AIM OF THE TASK
Please write out exactly the lines of the data below from the line holding "vfov_deg: 30.9" through the line holding "f_number: 3.4", and leave out the rest.

═══ EXTRACTED DATA ═══

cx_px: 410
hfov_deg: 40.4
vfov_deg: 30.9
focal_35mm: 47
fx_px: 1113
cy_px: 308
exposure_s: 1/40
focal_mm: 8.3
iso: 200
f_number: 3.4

═══
═══ EXTRACTED DATA ═══

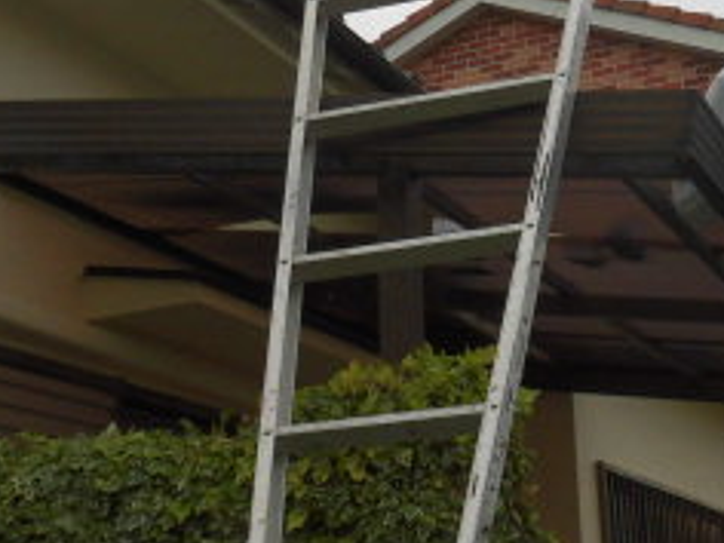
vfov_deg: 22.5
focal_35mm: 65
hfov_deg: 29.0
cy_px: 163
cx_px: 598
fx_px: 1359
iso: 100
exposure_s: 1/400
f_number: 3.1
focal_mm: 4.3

═══

RESULT BELOW
vfov_deg: 30.9
focal_35mm: 47
fx_px: 1113
cy_px: 308
exposure_s: 1/40
focal_mm: 8.3
iso: 200
f_number: 3.4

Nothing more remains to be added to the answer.